Vier Arzneimittel mussten bei der Berechnung außen vor bleiben: Bei Koselugo lag der EPAR noch nicht vor, aus dem das Datum der Einreichung in der EU zu entnehmen ist. Bei Vazkepa und Kesimpta waren die Verfahren und damit die Bearbeitungszeiten diesseits und jenseits des Atlantiks nicht vergleichbar (Erstzulassung in der EU, Zulassungserweiterung – sBLA – in den USA). Auch nicht in die Berechnung einbezogen wurde Heplisav.
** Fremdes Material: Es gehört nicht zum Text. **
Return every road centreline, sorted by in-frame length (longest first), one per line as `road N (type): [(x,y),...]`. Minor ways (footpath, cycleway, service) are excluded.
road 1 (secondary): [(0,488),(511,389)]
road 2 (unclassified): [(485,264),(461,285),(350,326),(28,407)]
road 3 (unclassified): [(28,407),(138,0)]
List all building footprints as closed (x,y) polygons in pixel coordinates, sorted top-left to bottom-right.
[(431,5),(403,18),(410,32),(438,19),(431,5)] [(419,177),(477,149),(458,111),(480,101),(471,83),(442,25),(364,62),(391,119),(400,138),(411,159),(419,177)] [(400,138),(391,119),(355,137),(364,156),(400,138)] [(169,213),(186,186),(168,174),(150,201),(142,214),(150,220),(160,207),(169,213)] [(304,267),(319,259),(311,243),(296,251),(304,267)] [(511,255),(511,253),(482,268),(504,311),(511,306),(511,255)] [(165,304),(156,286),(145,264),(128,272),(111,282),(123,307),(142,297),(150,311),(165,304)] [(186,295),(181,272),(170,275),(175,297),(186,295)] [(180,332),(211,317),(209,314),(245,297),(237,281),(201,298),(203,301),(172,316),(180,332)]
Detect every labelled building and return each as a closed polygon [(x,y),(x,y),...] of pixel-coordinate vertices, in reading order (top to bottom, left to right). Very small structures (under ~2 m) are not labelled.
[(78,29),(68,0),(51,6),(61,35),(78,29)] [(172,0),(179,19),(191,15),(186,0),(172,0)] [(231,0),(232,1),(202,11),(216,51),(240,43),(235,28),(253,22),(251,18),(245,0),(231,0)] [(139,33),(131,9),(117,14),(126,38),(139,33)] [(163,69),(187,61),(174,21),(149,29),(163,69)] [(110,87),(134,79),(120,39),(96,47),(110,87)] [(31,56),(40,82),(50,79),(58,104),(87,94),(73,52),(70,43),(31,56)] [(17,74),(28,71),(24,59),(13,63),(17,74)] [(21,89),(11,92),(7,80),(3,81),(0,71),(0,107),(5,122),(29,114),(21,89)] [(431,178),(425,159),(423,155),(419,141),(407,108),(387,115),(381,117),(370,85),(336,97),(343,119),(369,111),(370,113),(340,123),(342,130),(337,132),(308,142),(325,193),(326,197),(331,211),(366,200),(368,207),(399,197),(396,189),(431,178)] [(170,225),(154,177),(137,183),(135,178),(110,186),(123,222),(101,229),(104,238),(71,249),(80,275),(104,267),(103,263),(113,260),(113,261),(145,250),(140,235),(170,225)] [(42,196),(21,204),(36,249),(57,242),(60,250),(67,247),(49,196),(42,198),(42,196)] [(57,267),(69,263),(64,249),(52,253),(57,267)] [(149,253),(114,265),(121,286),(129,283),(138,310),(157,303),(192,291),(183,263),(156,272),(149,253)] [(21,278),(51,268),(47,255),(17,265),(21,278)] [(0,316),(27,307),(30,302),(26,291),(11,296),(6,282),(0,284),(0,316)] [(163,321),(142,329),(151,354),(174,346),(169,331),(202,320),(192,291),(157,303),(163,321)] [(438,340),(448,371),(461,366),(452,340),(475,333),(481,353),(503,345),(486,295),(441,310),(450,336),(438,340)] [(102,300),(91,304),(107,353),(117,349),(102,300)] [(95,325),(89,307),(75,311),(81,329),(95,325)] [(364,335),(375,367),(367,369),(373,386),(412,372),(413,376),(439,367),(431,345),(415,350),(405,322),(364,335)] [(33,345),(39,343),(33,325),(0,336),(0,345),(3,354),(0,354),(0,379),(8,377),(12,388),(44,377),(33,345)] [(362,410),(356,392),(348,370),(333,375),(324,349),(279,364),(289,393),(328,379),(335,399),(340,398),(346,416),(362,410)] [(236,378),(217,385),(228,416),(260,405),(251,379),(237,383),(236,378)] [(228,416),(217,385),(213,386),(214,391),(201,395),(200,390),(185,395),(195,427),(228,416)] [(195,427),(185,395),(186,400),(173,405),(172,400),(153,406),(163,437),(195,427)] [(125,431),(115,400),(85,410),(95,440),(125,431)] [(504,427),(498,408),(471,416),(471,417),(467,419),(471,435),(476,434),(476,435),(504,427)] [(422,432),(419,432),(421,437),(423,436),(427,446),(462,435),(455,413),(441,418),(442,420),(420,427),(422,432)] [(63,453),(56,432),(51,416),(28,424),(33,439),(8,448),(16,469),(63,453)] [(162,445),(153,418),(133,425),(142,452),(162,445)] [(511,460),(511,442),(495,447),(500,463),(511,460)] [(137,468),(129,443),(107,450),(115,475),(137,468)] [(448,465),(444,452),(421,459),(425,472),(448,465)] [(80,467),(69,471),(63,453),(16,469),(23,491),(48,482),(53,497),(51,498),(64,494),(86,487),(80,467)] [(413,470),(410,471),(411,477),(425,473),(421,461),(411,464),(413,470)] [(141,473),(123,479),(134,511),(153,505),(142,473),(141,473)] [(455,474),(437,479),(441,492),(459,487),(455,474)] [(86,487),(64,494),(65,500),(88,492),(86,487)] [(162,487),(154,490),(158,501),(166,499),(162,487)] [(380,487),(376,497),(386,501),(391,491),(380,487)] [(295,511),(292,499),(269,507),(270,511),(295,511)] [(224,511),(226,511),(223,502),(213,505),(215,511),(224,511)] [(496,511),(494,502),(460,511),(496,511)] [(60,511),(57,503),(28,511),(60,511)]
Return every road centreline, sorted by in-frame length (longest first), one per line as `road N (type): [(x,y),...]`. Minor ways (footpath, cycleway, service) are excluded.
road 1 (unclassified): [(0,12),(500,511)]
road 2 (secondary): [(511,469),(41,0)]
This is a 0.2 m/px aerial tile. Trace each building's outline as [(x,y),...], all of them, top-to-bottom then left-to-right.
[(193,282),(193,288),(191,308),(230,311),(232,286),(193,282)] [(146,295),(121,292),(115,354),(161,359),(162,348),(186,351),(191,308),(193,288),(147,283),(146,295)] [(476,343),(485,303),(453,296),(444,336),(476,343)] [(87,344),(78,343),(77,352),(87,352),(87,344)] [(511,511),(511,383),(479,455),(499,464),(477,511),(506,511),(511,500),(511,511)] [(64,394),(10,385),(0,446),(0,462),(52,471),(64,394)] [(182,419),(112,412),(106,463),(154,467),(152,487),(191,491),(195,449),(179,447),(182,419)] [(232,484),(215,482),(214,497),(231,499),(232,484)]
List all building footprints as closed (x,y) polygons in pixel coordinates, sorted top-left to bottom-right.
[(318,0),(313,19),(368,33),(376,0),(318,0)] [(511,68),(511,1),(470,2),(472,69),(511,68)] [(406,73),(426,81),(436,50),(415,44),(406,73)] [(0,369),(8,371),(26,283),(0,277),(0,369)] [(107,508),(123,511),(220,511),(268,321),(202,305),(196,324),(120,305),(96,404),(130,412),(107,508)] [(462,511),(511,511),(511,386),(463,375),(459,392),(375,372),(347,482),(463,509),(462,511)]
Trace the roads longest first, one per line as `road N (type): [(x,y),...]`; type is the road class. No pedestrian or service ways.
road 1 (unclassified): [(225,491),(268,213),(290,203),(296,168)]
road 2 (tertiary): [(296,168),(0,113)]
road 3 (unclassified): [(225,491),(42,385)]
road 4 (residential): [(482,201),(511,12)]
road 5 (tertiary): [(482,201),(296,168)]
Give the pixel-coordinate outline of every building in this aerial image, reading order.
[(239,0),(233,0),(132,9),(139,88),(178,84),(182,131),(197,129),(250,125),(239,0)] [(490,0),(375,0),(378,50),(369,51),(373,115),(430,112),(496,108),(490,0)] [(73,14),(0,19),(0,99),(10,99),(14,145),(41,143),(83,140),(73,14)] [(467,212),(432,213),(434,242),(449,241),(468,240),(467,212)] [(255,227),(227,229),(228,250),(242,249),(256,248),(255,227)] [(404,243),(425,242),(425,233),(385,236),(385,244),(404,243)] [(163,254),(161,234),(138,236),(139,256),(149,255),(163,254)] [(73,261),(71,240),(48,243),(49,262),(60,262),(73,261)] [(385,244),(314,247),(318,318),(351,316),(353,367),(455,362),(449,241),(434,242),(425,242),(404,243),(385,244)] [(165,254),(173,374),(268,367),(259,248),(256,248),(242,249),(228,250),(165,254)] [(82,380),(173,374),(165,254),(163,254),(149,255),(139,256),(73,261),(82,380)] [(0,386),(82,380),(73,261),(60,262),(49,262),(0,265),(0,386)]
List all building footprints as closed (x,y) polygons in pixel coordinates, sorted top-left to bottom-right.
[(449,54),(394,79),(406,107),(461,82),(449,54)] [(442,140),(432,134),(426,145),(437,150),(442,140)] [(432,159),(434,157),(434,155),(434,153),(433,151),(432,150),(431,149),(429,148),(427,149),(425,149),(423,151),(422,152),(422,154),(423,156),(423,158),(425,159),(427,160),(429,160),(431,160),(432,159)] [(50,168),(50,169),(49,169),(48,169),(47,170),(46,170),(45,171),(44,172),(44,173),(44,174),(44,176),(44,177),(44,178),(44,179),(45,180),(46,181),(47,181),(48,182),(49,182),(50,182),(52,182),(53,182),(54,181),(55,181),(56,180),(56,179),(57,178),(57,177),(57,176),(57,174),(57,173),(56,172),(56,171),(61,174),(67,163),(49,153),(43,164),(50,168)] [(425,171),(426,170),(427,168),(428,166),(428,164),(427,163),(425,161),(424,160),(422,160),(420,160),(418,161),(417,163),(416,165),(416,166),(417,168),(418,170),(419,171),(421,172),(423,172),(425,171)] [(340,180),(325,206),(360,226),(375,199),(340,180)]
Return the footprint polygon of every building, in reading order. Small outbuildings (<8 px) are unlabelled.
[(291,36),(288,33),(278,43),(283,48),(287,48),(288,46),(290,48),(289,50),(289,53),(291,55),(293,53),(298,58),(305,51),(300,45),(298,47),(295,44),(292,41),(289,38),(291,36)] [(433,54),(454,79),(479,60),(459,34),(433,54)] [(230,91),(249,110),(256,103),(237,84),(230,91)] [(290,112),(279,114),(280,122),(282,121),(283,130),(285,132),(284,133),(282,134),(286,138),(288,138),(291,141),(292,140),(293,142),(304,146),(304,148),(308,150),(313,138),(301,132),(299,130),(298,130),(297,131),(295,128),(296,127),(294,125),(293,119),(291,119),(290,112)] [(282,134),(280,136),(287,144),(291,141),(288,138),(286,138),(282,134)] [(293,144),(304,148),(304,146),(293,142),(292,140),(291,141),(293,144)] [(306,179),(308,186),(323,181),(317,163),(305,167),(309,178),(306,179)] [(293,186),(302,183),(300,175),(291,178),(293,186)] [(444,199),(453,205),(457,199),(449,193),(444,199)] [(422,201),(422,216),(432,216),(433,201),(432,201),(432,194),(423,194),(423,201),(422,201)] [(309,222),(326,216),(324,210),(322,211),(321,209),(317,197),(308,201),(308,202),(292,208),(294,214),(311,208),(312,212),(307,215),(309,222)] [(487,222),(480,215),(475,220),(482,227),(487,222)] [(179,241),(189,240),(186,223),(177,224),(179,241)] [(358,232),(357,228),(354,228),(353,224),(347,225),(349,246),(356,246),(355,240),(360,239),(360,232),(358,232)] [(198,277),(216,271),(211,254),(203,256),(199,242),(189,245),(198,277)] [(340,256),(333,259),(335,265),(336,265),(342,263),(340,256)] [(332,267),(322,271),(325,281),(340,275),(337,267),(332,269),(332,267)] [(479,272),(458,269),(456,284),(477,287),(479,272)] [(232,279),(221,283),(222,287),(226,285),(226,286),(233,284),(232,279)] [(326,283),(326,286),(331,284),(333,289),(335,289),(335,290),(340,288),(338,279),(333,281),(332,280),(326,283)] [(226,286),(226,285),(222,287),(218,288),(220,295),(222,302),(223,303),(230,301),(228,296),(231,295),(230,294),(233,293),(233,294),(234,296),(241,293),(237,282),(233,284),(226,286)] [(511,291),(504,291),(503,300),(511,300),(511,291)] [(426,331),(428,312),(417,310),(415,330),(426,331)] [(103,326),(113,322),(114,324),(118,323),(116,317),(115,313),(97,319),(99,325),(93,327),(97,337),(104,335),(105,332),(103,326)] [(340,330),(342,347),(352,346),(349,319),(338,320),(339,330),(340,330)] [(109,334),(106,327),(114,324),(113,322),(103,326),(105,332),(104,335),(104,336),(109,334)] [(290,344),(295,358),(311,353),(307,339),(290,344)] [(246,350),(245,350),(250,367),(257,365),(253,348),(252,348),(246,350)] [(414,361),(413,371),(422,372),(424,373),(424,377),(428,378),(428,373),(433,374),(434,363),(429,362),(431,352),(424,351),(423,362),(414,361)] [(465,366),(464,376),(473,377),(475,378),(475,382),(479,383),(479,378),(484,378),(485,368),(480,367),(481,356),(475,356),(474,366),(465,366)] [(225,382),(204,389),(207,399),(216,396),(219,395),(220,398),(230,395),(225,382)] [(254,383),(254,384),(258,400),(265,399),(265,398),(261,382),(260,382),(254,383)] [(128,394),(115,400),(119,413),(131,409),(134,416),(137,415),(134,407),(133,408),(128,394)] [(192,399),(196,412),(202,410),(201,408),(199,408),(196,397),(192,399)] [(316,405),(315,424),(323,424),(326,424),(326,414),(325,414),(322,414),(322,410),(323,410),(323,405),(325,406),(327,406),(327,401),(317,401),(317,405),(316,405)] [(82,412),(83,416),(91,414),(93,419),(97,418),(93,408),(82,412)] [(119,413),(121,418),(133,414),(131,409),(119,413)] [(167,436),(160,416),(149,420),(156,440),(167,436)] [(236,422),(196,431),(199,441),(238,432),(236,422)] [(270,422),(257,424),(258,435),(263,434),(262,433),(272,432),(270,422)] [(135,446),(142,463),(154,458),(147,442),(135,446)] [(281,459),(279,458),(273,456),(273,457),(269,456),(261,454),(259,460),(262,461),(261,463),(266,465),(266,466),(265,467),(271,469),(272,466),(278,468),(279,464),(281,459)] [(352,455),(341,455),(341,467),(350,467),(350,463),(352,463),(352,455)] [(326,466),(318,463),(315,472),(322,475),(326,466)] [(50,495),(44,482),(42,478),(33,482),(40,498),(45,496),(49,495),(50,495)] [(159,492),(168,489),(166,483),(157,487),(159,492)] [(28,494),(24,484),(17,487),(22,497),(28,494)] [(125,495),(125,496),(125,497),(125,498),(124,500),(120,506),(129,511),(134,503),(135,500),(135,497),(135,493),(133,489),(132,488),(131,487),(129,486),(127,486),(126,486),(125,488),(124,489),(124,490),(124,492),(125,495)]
Das Verfahren für die Hepatitis B Vakzine dauerte in den USA besonders lang (mehr als fünf Jahre), weil auf dem Weg zur Zulassung zwei Complete Response Letters (CRL) der FDA und entsprechende Neueinreichungen lagen. Das Datum der ersten Einreichung hat daher wenig Aussagekraft.

Der Vergleich der Bearbeitungszeiten stützt sich daher auf 26 Arzneimittel. Diese Stichprobe ergab für die EU eine Bearbeitungszeit von im Mittel 426 Tagen und für die USA eine solche von 262 Tagen. Das bedeutet für die EU eine durchschnittlich etwa fünf Monate längere Verfahrensdauer als in den USA.

Dass es auch in der EU schnell gehen kann, zeigen die Verfahren für die COVID-Impfstoffe (bedingte „ordentliche“ Zulassung hier, Notfallzulassung in den USA). Diese nahmen bei der EMA 18 (Vaxzevria), 24 (COVID-19 Vaccine Janssen) und 37 Tage (Spikevax) in Anspruch; die EU-Kommission erteilte die Zulassung jeweils unmittelbar nach Bekanntgabe der CHMP-Opinion. Nicht berücksichtigt ist die Zeit vom Beginn der Rolling Review bis zur Antragstellung. Zum Vergleich: In den USA dauerte das Verfahren für die Notallzulassung (EUA) bei der Vakzine von Moderna 18 Tage und bei dem Janssen-Impfstoff 23 Tage. Für Vaxzevria (AstraZeneca) wurde bis zum Ende des Halbjahres noch kein Antrag gestellt.